** Exercise material **
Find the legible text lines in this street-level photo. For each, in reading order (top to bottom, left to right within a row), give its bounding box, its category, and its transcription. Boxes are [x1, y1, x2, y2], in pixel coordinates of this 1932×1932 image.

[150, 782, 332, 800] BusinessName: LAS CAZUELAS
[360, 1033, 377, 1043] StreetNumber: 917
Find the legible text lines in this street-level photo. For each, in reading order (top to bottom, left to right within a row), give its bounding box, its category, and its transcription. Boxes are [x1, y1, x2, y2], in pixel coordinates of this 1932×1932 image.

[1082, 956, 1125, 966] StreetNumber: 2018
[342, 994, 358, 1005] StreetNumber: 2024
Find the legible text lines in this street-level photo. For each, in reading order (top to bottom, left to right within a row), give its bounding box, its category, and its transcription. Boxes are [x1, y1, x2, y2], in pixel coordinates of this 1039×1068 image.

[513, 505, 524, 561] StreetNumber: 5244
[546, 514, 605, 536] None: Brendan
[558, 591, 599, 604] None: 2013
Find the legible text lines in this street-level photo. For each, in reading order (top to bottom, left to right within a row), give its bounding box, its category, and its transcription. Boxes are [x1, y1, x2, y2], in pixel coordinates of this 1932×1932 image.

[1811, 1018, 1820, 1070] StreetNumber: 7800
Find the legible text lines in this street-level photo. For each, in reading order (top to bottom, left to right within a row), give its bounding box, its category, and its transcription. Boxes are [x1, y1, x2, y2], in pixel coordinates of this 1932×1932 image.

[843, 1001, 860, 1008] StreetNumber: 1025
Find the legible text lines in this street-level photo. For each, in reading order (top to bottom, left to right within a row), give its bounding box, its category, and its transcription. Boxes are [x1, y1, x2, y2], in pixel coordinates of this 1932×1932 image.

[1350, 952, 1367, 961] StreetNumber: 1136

** Task goal **
Can you render all of the lines above as a JSON list of strings, with one string per line and the blank lines left out?

** Task result **
[
  "Find the legible text lines in this street-level photo. For each, in reading order (top to bottom, left to right within a row), give its bounding box, its category, and its transcription. Boxes are [x1, y1, x2, y2], in pixel coordinates of this 1932×1932 image.",
  "[150, 782, 332, 800] BusinessName: LAS CAZUELAS",
  "[360, 1033, 377, 1043] StreetNumber: 917",
  "Find the legible text lines in this street-level photo. For each, in reading order (top to bottom, left to right within a row), give its bounding box, its category, and its transcription. Boxes are [x1, y1, x2, y2], in pixel coordinates of this 1932×1932 image.",
  "[1082, 956, 1125, 966] StreetNumber: 2018",
  "[342, 994, 358, 1005] StreetNumber: 2024",
  "Find the legible text lines in this street-level photo. For each, in reading order (top to bottom, left to right within a row), give its bounding box, its category, and its transcription. Boxes are [x1, y1, x2, y2], in pixel coordinates of this 1039×1068 image.",
  "[513, 505, 524, 561] StreetNumber: 5244",
  "[546, 514, 605, 536] None: Brendan",
  "[558, 591, 599, 604] None: 2013",
  "Find the legible text lines in this street-level photo. For each, in reading order (top to bottom, left to right within a row), give its bounding box, its category, and its transcription. Boxes are [x1, y1, x2, y2], in pixel coordinates of this 1932×1932 image.",
  "[1811, 1018, 1820, 1070] StreetNumber: 7800",
  "Find the legible text lines in this street-level photo. For each, in reading order (top to bottom, left to right within a row), give its bounding box, its category, and its transcription. Boxes are [x1, y1, x2, y2], in pixel coordinates of this 1932×1932 image.",
  "[843, 1001, 860, 1008] StreetNumber: 1025",
  "Find the legible text lines in this street-level photo. For each, in reading order (top to bottom, left to right within a row), give its bounding box, its category, and its transcription. Boxes are [x1, y1, x2, y2], in pixel coordinates of this 1932×1932 image.",
  "[1350, 952, 1367, 961] StreetNumber: 1136"
]